I’ve been following the Mechanical Sympathy blog for some time. It hits the sweet spot of one of my interests in computer science – the use of virtual machines and their interaction with the hardware when running with multiple concurrent operations over shared resources. Locks are the traditional way to control concurrency, serializing the access to resources to make it easy to calculate the effects of multiple completing readers and writers, but their use may require entry to the kernel of the operating system with potential context switches and dirtying of the cache. These disadvantages can lead to a large loss in performance when compared against lower level but harder to use implementation mechanisms such as memory barriers and CAS (check and set) instructions that are build into most processor architectures.

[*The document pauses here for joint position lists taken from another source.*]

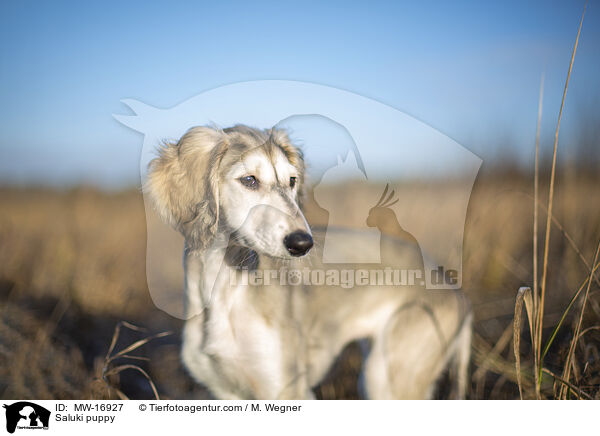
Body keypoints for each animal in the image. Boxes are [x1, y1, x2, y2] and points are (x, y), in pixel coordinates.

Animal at [146, 124, 474, 400]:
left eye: (291, 181)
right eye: (249, 180)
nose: (302, 243)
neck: (225, 289)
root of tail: (452, 287)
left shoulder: (286, 388)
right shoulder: (227, 391)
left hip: (388, 377)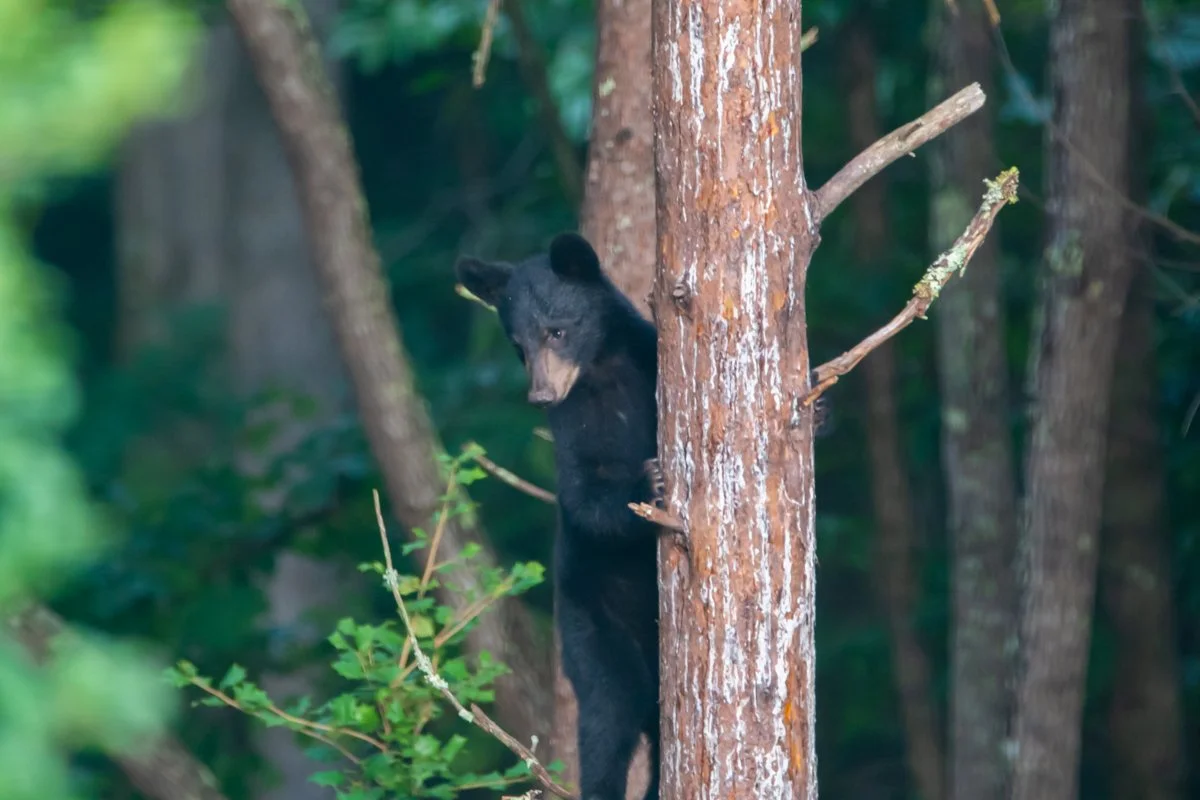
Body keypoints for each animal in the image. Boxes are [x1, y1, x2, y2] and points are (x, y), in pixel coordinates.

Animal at [457, 232, 663, 800]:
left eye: (557, 331)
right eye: (517, 346)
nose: (541, 394)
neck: (605, 375)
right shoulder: (573, 427)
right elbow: (585, 498)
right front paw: (649, 485)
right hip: (593, 627)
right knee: (609, 715)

The blog’s author has spent a lot of time trying to get producers and consumers interacting at very high message rates as part of the implementation of a trading system. Disruptor, his component programming framework, is the result of this work. There’s a very good technical paper here together with a whole set of links to other blog posts and articles including this one on the badness of locks and a quick overview of memory barriers.
The real trick is to use a circular buffer for the buffering – this avoids the jitter of allocation of more dynamic schemes. Producers can use a CAS operation to reserve a slot within the buffer which they can fill at their leisure (within certain bounds), and they can then publish this change using another CAS. The consumers can check for the availability of new data using only a memory barrier rather than requiring the use of a potentially expensive lock.
Over the course of the work, the author and his collaborators have found various inefficiencies in the existing JVM implementations, and have managed to get fixes into particular high performance systems such as Azul’s Zing architecture.
The blog is good because the author goes out of his way to write micro-benchmarks that demonstrate the problems. For example, he has examples that show how adding padding can eliminate false sharing in the cache lines of one benchmark. The implementation is full of clever ideas and tricks and is well worth a read.